#### INSTRUCTIONS TO FOLLOW:
Answer these questions about the essay on high school bullying below:
1. In which class did the insult appear on the writer's notebook?
2. During what period did the writer have thoughts of suicide?
3. In what three things did the writer eventually find the answer?

━━━━━ TEXT SEGMENT ━━━━━

When I entered high school, things lightened up for a short period. Maybe it was because my bullies were but small fish in a much bigger pond with much bigger fish. Maybe it was something else. I’ll never know. But that message needed to be driven home by the end of my freshman year, so it came in the form of a scribbled insult on my notebook in US History.
He was wrong.
I had thoughts of suicide all through high school.
I imagined removing myself from the pain and from the horrible people around me. It sounded peaceful. It sounded like a plan. After all, no one cared about me. No one would even notice that I was gone, right? But then I realized that, in the end, they would win. And I would be the one helping them win. They’d go to my funeral and say things like “She was such a nice girl” and “I wish we had gotten to know each other better.” They’d shed tears over their fear of their own mortality and swear that they were tears for me. And a month later, no one would remember my name. Suicide was not the answer, and for many, many years, I wouldn’t know what the answer was. I found it, eventually, in surrounding myself with a family and friends who love and appreciate me, in the therapeutic effect of writing, and in the success of my career. I realized that I am so much more than those insecure bullies ever deemed me to be. I’m special, and weird, and wonderful, all rolled into one. And I always have been. I think on some level, they knew that, and it frightened them. Maybe because deep down, they knew that they weren’t.

━━━━━ EXERCISE DATA ━━━━━

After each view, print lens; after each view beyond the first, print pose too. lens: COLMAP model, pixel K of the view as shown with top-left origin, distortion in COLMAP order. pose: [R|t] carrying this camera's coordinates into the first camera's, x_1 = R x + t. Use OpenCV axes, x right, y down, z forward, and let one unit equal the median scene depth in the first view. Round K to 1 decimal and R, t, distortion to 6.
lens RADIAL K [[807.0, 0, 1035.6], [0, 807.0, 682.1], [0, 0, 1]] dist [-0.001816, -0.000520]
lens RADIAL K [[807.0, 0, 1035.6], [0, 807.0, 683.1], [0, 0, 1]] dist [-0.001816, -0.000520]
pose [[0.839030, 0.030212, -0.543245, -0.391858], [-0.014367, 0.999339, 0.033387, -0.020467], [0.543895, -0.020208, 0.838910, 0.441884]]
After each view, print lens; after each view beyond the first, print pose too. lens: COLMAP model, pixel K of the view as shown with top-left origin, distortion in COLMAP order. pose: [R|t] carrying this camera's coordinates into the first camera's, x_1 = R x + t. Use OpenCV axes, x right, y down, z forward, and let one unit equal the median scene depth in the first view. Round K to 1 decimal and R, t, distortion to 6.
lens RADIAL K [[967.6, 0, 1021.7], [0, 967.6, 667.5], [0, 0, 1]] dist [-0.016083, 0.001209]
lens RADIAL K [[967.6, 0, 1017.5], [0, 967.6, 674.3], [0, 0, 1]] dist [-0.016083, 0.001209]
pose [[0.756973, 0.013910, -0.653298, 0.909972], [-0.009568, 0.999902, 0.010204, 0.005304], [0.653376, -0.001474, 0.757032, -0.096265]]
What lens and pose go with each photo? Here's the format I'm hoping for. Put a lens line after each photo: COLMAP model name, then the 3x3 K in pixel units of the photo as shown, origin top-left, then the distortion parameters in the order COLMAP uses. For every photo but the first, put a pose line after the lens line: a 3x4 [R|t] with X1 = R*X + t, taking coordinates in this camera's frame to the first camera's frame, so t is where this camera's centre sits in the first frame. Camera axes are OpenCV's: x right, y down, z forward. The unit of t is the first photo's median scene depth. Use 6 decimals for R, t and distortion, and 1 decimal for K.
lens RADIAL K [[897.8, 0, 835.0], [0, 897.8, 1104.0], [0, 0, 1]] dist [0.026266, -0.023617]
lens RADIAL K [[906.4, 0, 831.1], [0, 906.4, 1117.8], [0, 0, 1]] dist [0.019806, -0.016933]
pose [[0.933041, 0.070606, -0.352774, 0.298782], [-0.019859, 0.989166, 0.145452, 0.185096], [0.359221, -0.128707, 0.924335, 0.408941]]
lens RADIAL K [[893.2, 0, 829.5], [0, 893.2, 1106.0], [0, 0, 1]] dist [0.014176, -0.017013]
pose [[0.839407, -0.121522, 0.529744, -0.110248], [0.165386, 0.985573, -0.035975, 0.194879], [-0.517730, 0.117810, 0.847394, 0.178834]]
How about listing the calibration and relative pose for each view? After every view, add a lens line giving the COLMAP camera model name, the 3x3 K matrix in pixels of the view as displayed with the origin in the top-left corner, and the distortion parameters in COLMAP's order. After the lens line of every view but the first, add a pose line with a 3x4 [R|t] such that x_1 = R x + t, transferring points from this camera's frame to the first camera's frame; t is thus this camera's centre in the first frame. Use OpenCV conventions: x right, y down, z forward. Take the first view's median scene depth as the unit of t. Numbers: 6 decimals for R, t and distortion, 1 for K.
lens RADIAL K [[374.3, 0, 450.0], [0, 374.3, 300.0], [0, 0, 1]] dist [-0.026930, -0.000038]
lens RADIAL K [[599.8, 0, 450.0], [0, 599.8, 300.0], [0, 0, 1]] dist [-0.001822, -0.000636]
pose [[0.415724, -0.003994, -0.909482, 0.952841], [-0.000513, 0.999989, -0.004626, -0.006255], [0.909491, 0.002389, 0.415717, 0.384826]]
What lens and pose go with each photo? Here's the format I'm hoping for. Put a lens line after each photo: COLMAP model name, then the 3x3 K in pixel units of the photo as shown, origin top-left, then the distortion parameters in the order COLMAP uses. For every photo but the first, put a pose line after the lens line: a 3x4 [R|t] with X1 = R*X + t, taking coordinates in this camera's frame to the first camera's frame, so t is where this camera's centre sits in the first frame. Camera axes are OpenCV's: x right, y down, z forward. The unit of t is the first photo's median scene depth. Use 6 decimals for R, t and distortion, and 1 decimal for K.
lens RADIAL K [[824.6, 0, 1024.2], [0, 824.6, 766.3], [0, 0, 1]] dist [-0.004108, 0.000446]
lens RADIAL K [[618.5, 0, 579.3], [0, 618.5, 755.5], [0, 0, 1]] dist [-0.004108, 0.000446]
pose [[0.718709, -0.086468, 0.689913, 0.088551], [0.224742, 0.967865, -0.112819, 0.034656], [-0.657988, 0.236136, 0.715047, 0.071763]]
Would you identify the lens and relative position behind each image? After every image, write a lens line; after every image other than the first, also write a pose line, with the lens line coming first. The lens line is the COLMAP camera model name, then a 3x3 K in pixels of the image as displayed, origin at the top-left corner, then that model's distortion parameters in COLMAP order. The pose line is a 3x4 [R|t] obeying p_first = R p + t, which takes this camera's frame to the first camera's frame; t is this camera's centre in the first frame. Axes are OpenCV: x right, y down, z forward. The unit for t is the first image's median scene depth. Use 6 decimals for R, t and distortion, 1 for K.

━━━━━

#### SOLUTION TO THIS EXERCISE:
1. US History.
2. All through high school.
3. In surrounding themselves with family and friends who love and appreciate them, in the therapeutic effect of writing, and in the success of their career.